THE OWNER of the loss-making M6 toll road has offered to make the motorway free to use at the busiest times of the day if the government allows it to drop other commitments.
Midland Expressway, owned by Macquarie’s infrastructure arm, wants to let drivers use the toll road to ease congestion on the free-to-use M6, in exchange for dropping a plan to fund a link road to the M54.
The Department for Transport (DfT) has looked at Midland Expressway’s plan, but officials are concerned about the financial benefit to the taxpayer in the proposal’s current form, City A.M. understands.
The firm has already given lorry drivers free use of the 27-mile road near Birmingham all next month to try to revive flagging traffic numbers.

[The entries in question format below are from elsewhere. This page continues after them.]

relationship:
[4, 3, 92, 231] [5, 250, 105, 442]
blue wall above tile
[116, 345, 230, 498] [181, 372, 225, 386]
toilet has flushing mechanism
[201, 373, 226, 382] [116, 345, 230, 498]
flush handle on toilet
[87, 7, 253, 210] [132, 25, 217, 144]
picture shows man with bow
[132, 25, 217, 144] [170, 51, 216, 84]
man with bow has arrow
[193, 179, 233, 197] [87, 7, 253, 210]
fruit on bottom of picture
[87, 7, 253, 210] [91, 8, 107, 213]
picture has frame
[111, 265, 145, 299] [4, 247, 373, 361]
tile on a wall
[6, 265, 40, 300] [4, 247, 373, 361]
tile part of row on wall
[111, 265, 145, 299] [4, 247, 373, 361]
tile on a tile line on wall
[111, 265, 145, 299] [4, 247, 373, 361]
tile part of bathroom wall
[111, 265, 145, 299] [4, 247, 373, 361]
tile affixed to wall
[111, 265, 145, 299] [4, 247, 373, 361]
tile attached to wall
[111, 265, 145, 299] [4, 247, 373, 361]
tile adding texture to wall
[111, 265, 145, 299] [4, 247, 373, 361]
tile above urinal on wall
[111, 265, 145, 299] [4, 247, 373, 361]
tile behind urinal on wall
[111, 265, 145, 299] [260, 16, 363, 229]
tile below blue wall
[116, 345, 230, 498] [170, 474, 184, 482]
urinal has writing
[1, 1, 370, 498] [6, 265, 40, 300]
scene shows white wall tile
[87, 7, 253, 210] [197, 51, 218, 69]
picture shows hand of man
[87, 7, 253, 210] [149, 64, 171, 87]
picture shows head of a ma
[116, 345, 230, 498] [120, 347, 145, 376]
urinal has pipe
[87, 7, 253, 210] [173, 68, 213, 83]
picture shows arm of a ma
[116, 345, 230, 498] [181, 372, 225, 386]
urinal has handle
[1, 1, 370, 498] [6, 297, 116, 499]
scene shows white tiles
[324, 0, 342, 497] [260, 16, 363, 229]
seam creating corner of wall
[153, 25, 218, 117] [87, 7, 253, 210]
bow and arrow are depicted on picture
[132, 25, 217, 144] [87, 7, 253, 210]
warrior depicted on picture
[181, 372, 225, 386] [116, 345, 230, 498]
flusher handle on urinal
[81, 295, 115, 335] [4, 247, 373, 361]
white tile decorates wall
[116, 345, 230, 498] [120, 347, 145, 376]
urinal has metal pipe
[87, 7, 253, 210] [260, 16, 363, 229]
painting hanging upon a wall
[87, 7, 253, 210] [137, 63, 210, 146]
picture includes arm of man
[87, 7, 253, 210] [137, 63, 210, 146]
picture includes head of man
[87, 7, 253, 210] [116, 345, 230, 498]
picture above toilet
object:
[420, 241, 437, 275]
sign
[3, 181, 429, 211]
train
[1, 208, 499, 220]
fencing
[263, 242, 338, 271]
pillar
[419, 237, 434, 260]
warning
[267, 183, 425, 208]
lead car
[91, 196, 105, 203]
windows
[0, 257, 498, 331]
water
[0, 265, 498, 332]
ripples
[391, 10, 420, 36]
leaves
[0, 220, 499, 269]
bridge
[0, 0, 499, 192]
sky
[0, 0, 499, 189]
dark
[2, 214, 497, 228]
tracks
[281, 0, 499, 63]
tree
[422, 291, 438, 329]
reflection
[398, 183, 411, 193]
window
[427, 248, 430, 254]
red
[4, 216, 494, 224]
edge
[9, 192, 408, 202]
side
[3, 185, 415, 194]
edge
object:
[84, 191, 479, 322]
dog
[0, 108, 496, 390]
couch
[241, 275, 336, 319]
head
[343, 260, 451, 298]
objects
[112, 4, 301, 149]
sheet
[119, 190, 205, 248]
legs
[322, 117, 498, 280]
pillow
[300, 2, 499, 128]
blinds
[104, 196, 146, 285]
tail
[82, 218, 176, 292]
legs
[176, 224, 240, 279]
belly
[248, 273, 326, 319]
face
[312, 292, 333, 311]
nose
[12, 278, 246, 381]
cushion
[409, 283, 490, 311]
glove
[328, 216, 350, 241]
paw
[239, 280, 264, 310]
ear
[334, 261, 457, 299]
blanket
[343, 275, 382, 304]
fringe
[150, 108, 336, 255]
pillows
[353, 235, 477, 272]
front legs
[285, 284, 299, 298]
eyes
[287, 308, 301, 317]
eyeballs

In the first three months of 2013, just over 34,300 vehicles a day used the toll road, well below the peak of 55,000 vehicles a day seen in 2006.
It was during the toll road’s busiest period that Macquarie had pledged to pay the estimated £112m cost of a new free-to-use road between the M6 and M54.

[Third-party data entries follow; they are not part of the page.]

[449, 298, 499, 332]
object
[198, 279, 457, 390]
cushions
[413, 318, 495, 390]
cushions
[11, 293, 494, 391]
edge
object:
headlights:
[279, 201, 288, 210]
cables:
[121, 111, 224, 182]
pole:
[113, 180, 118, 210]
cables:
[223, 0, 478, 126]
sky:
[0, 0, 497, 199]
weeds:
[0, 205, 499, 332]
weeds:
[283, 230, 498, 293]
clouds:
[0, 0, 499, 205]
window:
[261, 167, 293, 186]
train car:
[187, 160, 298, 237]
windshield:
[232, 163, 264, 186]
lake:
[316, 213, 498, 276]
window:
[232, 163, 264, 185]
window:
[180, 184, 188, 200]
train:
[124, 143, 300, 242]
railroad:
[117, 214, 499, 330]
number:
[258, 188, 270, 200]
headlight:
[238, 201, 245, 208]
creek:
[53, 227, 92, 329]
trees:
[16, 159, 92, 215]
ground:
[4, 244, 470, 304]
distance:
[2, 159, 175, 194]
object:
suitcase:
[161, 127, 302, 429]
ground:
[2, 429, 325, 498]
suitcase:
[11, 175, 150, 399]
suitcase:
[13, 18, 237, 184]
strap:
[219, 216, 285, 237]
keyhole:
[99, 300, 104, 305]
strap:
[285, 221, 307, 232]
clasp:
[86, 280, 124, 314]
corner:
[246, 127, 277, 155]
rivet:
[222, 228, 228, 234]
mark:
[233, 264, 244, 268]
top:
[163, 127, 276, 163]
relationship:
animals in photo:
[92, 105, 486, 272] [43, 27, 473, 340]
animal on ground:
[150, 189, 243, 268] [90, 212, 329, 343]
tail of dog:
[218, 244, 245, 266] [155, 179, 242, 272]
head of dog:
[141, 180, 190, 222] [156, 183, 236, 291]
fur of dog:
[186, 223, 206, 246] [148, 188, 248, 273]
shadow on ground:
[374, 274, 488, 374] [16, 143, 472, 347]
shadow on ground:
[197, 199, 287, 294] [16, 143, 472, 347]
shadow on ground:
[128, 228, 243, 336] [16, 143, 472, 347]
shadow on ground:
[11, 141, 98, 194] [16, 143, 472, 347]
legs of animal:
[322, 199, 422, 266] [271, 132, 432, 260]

The coalition set out options for the link during its 2010 spending review, but work is not expected to start until 2018.

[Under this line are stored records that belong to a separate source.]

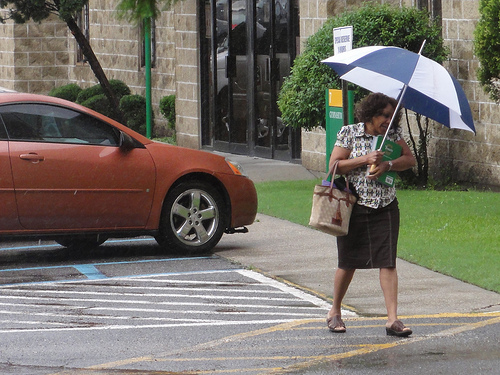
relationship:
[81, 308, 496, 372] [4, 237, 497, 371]
lines in lot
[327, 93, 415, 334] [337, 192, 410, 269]
woman has skirt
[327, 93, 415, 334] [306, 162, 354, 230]
woman carrying a tote bag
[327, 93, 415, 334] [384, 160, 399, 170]
woman wearing a watch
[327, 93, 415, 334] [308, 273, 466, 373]
woman walking on sidewalk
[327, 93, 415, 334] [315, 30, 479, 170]
woman carrying umbrella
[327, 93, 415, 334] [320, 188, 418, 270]
woman wearing a skirt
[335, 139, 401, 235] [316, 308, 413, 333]
blouse and sandals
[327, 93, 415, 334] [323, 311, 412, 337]
woman has shoes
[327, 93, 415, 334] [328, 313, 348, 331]
woman has shoe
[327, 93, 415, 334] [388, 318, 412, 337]
woman has shoe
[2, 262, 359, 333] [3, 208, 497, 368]
lines in lot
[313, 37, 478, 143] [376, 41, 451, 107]
umbrella with stripes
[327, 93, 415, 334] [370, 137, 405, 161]
woman carrying books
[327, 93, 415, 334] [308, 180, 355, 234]
woman carrying bag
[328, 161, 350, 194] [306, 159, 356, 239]
straps on bag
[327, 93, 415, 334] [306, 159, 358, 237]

Midland Expressway made a £41m loss during 2011, according to its most recent accounts, and owes more than £1bn to its lenders.
Car drivers must pay £5.50 to use the M6 toll between 6am and 11pm. This charge rises to £11 for vans, coaches and lorries.
The DfT declined to comment yesterday and Midland Expressway did not return a call to comment on the plan, first reported by the Financial Times.
The proposal comes as the government looks at setting up a toll system on the A14 in Cambridgeshire and the Department for Transport fights for funds ahead of the chancellor’s spending review this week.